# Okuma Parçası:
_ _ _ _
Benim göstermeye çalıştığım, yukarıdaki iki kanının da yanlış olduğu. Yani, öncelikle, Marx kapitalizmin genel işleyiş biçimini inceleyen ve yaratılan sefalete lanet okuyan vicdanlı bir düşünürden ibaret değildi; Marx militan bir devrimciydi ve devrim mücadelesinde bizzat yer alarak onun araç ve yordamları hakkında kafa yordu. Parti, gizli hücreler, silahlı ayaklanma, özörgütlenmeler, siyasal iktidarın zor yoluyla ele geçirilmesi gibi burjuvaların yüzünü ekşitmesine neden olan kavram ve düşüncelerin tamamı Marx’ta da mevcuttu.
İkinci olarak, Lenin, Marx’ta ipuçları ya da nüveler halinde bulunan birçok düşünceyi özel bir uğraş sergileyerek olgunlaştırmış, bunları Marksist sistem içindeki yerlerine yerleştirmiş bir devrimci düşünürdür. Lenin’in katkısı sadece Rusya’nın koşullarında işe yarayacak bir devrimci strateji geliştirmiş olması değil; burjuvazi bunun böyle olmasını ve parti, özörgütlenmeler, devrim ve zor’un rolü gibi konuların Lenin’e mahsus şeyler kalmasını çok isterdi. Oysa Lenin, birçok konuda olduğu gibi bu başlıkta da Marx’ın çok iyi bir öğrencisidir ve olgunlaştırarak Marksizme kavramsal açıdan kazandırdığı neredeyse her şey bizzat Marx’ın eserinden çıkarılmıştır.
_ _ _ _
# Kayıt Listesi:

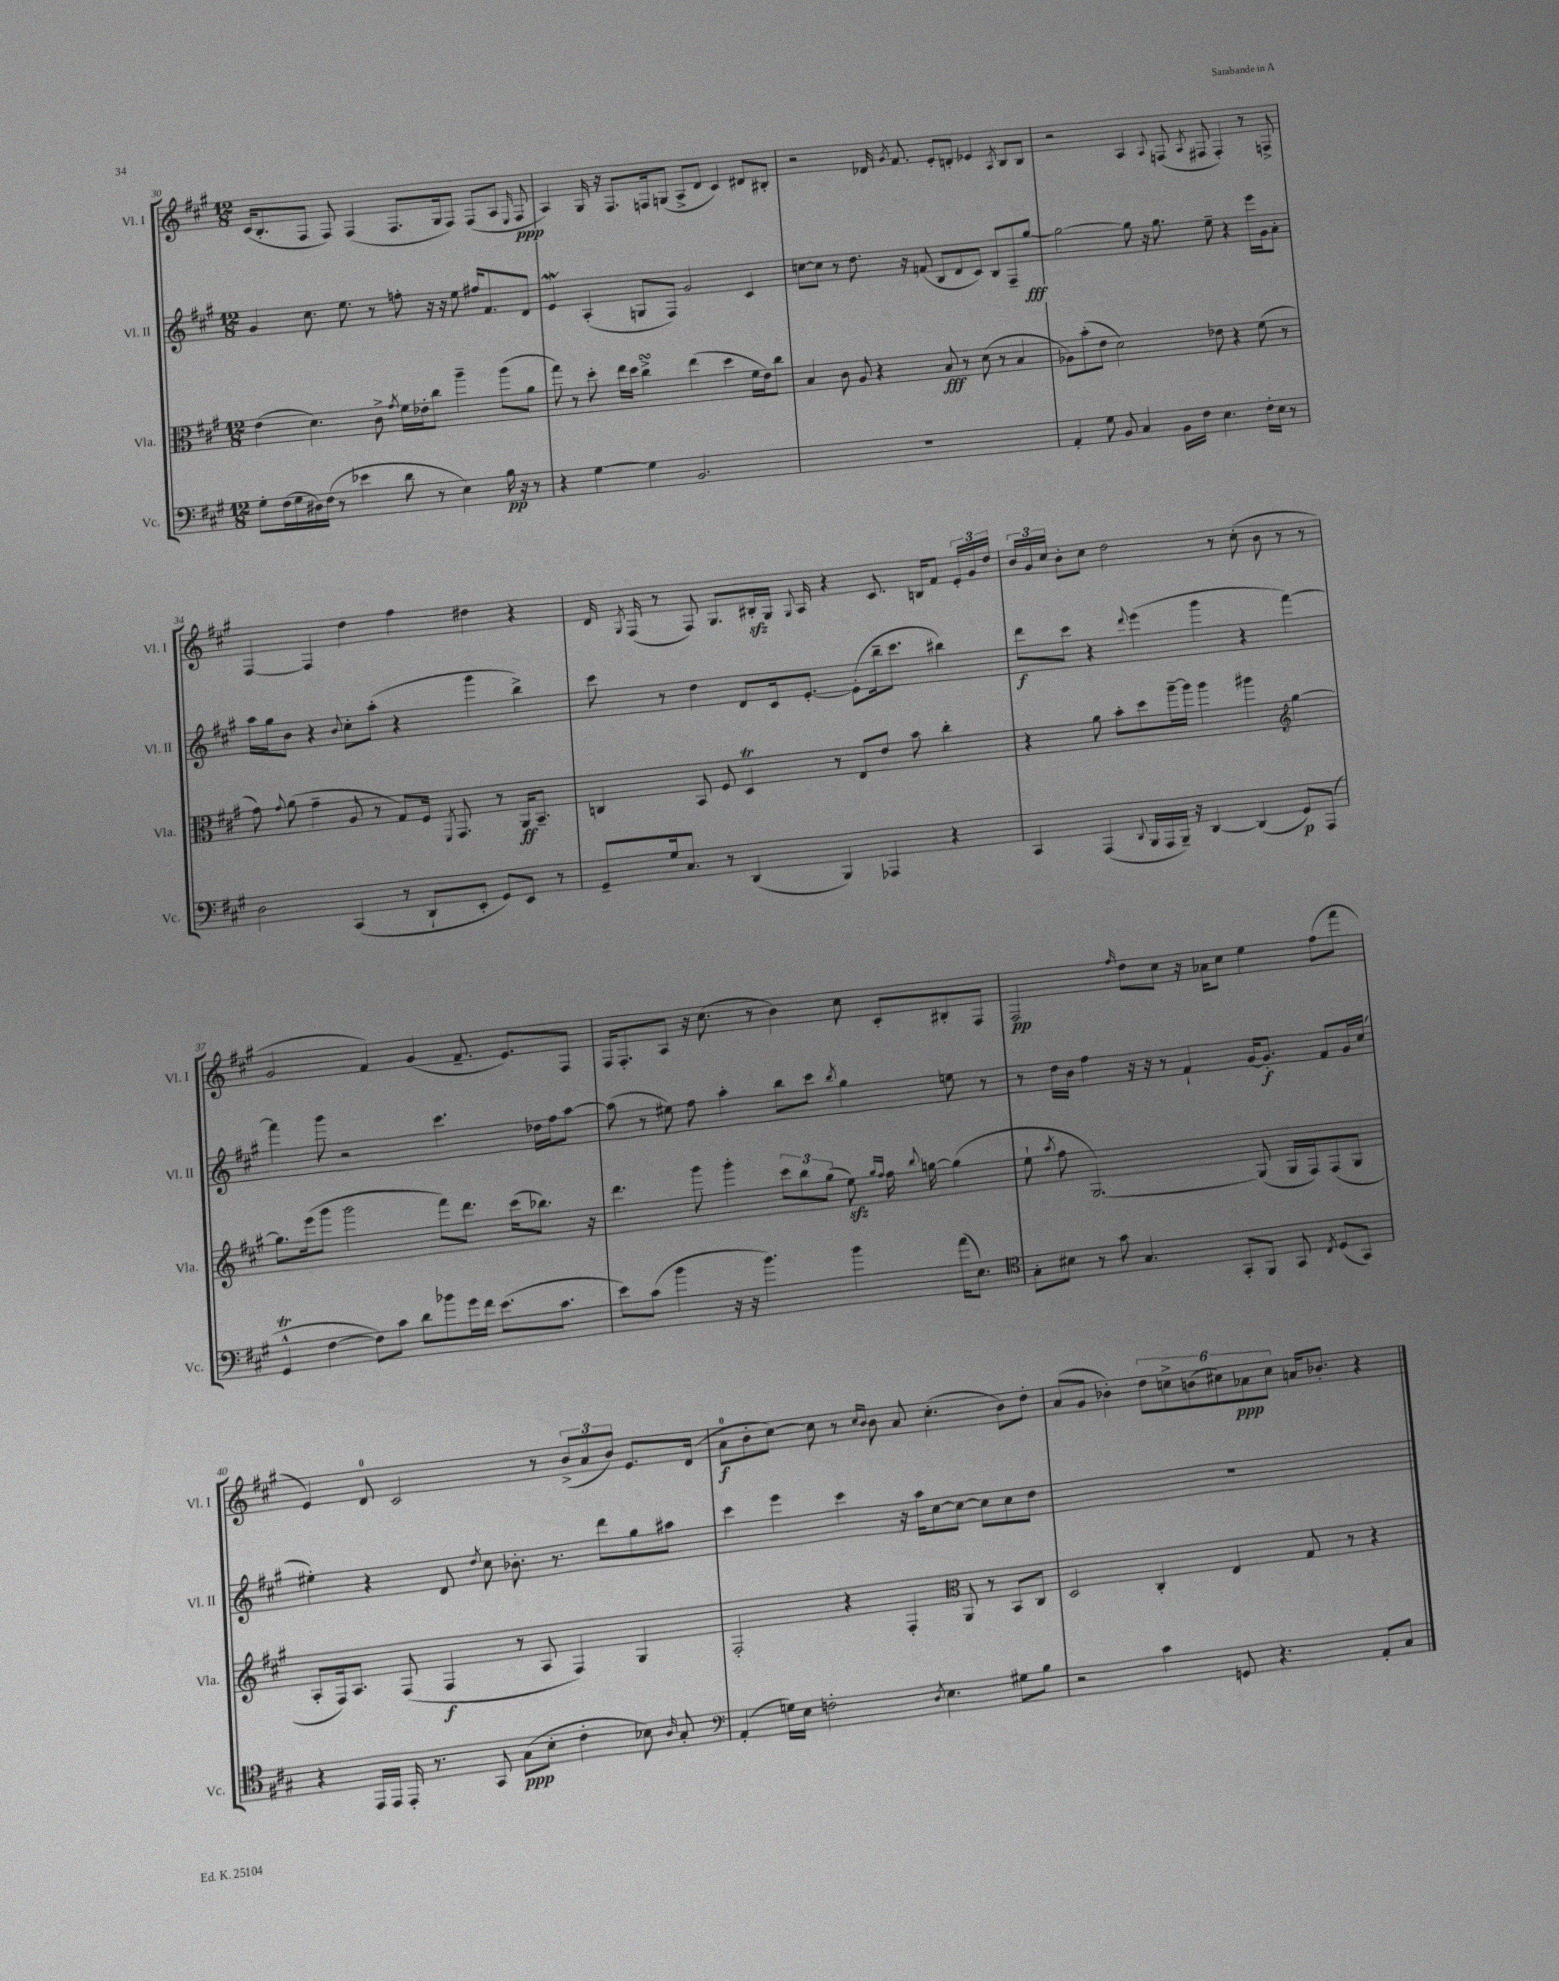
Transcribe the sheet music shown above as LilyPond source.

<<
\new StaffGroup <<
\new Staff = "s0" \with { instrumentName = "Vl. I" shortInstrumentName = "Vl. I" } {
    \clef treble \key a \major \numericTimeSignature \time 12/8
    \autoBeamOff cis'16[( b8.-. fis8] fis8) fis4( fis8.[ gis16 fis8]) fis8[( a8] \grace { e16 } fis8\ppp |
    a4) gis16 r16 fis8.[ f16 g8]( a8[-> d'8] cis'4) dis'8[ bis8]-. |
    r2 des'16 \acciaccatura { gis'8 } fis'8. e'8[-. d'8]-. ees'4 \acciaccatura { a8 } b8[ b8] |
    r2 a4 \appoggiatura { a8 } f8( \acciaccatura { a8 } fis8 fis4-.) r8 f8-> |
    fis4~ fis4 d''4 fis''4 dis''4 r4 |
    d'16 \acciaccatura { gis8 } fis16( r8 fis8) gis8.[ bis16-.\sfz gis16] \appoggiatura { gis8 } a16 r4 cis'8. b16[ fis'8] \tuplet 3/2 { e'16[-. gis'16 d''16] } |
    \tuplet 3/2 { b'16[ gis'16 cis''16] } b'8[-. cis''8] d''2 r8 cis''8-.( b'8 r8 r8 |
    gis'2 fis'4) gis'4( fis'8.-- e'8.[) fis8] |
    fis16[ fis8.-. a8] r16 cis''8.( r8 b'4) cis''8 cis'8[-. bis8-. fis8] |
    fis2\pp \grace { fis''16 } d''8[ cis''8] r16 aes'16[ cis''8] e''4 fis''8[( fis'''8] |
    e'4) d'8-0 cis'2 r8 \tuplet 3/2 { b'8[->( a'8 b'8]) } e'8.[ d'16]( |
    a'8[-0\f b'8-. cis''8]~) cis''8 r8 \grace { cis''16[ b'16] } b'8 a'8 cis''4.-.( b'8[) d''8]-. |
    a'8[( gis'8] bes'4-.) \tuplet 6/4 { d''8[ c''8-> b'8( cis''8) aes'8\ppp cis''8] } a'16[ bes'8.]-. r4 \bar "|." |
}
\new Staff = "s1" \with { instrumentName = "Vl. II" shortInstrumentName = "Vl. II" } {
    \clef treble \key a \major \numericTimeSignature \time 12/8
    \autoBeamOff gis'4 cis''8. e''8. r8 f''8-. r16 r16 e''8 fis''16[ fis'8. d'8] |
    e'4\mordent a4-.( g8[ fis8]) gis'2 cis'4 |
    c''8[~ c''8] r8 d''8. r16 f'8( b8[ d'8 cis'8]) b8[ fis8-- gis''8]~\fff |
    gis''2~ gis''8 r16 gis''8. e''8-- r4 e'''16[ gis'16 a'8]-. |
    a''16[ gis''16 b'8] r4 \appoggiatura { b'8 } cis''8[-. a''8]-.( r4 gis'''4 b''4->) |
    cis'''8 r8 d''4 d'8[ cis'16 e'8.]~-. e'8[-.( b''16-- cis'''8.] bis''4) |
    d'''8[\f cis'''8] r4 \appoggiatura { d'''8 } e'''4( gis'''4 r4 fis'''4~) |
    fis'''4 gis'''8 r2 cis'''4. des''16[ fis''16 a''8]~ |
    a''8( r8 eis''8) fis''8 a''4-. b''8[ cis'''8] \acciaccatura { b''8 } gis''4 e''8 r8 |
    r8 d''16[ b'16] fis''4 r16 r16 r8 fis'4-! gis'16[~ gis'8.]-.\f fis'8[ gis'16 cis''16]( |
    eis''4-.) r4 d'8 \acciaccatura { d''8 } cis''8 bes'8.-. r8. d'''8[ gis''8 ais''8] |
    cis'''4 e'''4 cis'''4 r16 a''16[ cis''8~ cis''8]~ cis''8[ cis''8 d''8] |
    R1. \bar "|." |
}
\new Staff = "s2" \with { instrumentName = "Vla." shortInstrumentName = "Vla." } {
    \clef alto \key a \major \numericTimeSignature \time 12/8
    \autoBeamOff e'4( d'4.) cis'8-> \acciaccatura { gis'8 } fis'16[ ees'16-. cis''8] a''4-- a''8[( a'8] |
    gis''8) r8 d''8-. e''16[ d''16] cis''4->\turn e''4( d''4 fis'16[ e'16) cis''8] |
    b4 cis'8 a8 r4 b8\fff r8 d'8( r8 b4 |
    aes8[) b'8-.( e'8] d'2) ees'8 r4 fis'8( r8 |
    gis'8) \appoggiatura { gis'8 } a'8( gis'4-- a8 r8 gis8[) fis16] \acciaccatura { fis,8 } gis,8. r8 a,16[\ff b,8.]-- |
    c4 b,8 fis8 d4\trill r8 e8[ e'8] b'8 cis''4-. |
    r4 a'8 b'8[-. d''8 a''16~-- a''16] a''4 ais''4 \clef treble gis''4~ |
    gis''8.[ e'''16( gis'''8] gis'''2 fis'''8[) d'''8.] cis'''16[( bes''8.]) r16 |
    d'''4. gis'''8 gis'''4-. \tuplet 3/2 { cis'''8[ b''8 gis''8]( } e''8\sfz) \grace { gis''16[ fis''16] } fis''16 \appoggiatura { b''8 } g''16~ g''4( |
    e''8-! \acciaccatura { a''8 } fis''8 gis2.~) gis8( gis16[ fis16) fis8( gis8] |
    a8[-. fis16) a8.] fis8( fis4\f r8 a8 fis4) gis4 |
    fis2-. r4 fis4-. \clef alto a,8 r8 b,8[ cis8] |
    d2 cis4-. e4 gis8 r8 r4 \bar "|." |
}
\new Staff = "s3" \with { instrumentName = "Vc." shortInstrumentName = "Vc." } {
    \clef bass \key a \major \numericTimeSignature \time 12/8
    \autoBeamOff gis8[-. fis16( gis16 dis16) fis16]( r8 ees'4 d'8 r8 e4) b16\pp r16 r8 |
    r4 gis4~ gis4 b,2. |
    R1. |
    a,4-. gis8 b,8 cis4 b,16[ fis16] e4. fis16[-. e16] r8 |
    d2 cis,4( r8 d,8[-! e,8]-. gis,8[) e,8] r8 |
    gis,8[-- gis16 cis8.] r8 d,4( b,,4) aes,,4 r4 |
    cis,4 a,,4( \appoggiatura { d,8 } b,,16[ a,,16 b,,16]--) r16 d,4~ d,4( gis,8[\p) a,,8]( |
    gis,4-^\trill fis4~ fis8[) cis'8] d'8[ bes'8 gis'16 fis'16] e'8.[( cis'8.] |
    e'8[) cis'8]( b'4 r16 r16 b'4.) b'4 a'16[( e8.]) |
    \clef tenor gis8[-. bis8] r8 gis'8 gis4. gis,8[-. fis,8] gis,8 \acciaccatura { cis8 } d8[( gis,8]) |
    r4 e,16[ e,16] e,16-. r8. gis,8 gis8[\ppp( b8]-. cis'4-. bes8) \grace { a16 } gis8-. |
    \clef bass a,4-.( g16[) e16] f2-. \acciaccatura { d8 } e4. gis8[ b8] |
    r2 cis'4 g,8 r4. a,8[-. cis8] \bar "|." |
}
>>
>>
\layout { \context { \Score currentBarNumber = #30 } }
_ _ _ _
# Yapılacak Çalışmalar:
(A) Marx ve Lenin hakkındaki okuma parçasına göre Lenin, olgunlaştırarak Marksizme kavramsal açıdan kazandırdığı neredeyse her şeyi nereden çıkarmıştır?
(B) Marx ve Lenin üzerine olan okuma parçasının devamını yazın.
Kayıtlar başka bir kaynaktan alınmıştır.

# Alıştırma Cevapları:
(A) Bizzat Marx'ın eserinden çıkarmıştır.

(B)
Yine de bu kitapta Lenin’i ve Bolşevik deneyimini geniş biçimde ele almamam bilinçli bir tercihten kaynaklanıyor. Önsözde de söylediğim gibi, bu kitapta Marx ve Marksizm hakkında yapmaya gayret ettiğim şeyi Lenin ve Leninizm hakkında da yapmayı arzu ediyorum ve bunun müstakil bir çalışma olmasının Lenin’in hakkı olduğuna inanıyorum. Bir aksilik olmazsa, bu ikinci çalışmayı da 2022’de yayına hazır hale getirmeyi planlıyorum.
Burjuvazinin ‘devrimciliği’ tartışması
-Marx, doğal olarak burjuva demokratik devrimleri ve burjuvazi önderliğinde aristokrasinin tasfiyesi sürecini selamlıyor ve sahip çıkıyordu. Hatta sizin de kitapta vurguladığınız gibi Manifesto’da burjuvazinin ilericiliğine dair abartılı ifadeler de bulunur (Marx ve Engels daha sonraki yazılarında bu abartılı ifadelerden vazgeçmişlerdir). Peki, Avrupa burjuvazisinin bu ilericiliği, Avrupa dışı toplumlara yaklaşımında (sömürgecilik vb.) ne gibi bir görünüm almıştır? Avrupa burjuvazisi, 18. ve 19. yüzyıllarda (yani tam da demokratik devrimler, Aydınlanma ve endüstri devrimleri çağlarında) örneğin Hindistan ve Çin’de de ilerici bir rol mü oynuyordu? Burjuvazinin ilericiliği/gericiliği meselesini -Avrupa ile sınırlamadan- daha geniş kapsamda ele almak gerekmez mi?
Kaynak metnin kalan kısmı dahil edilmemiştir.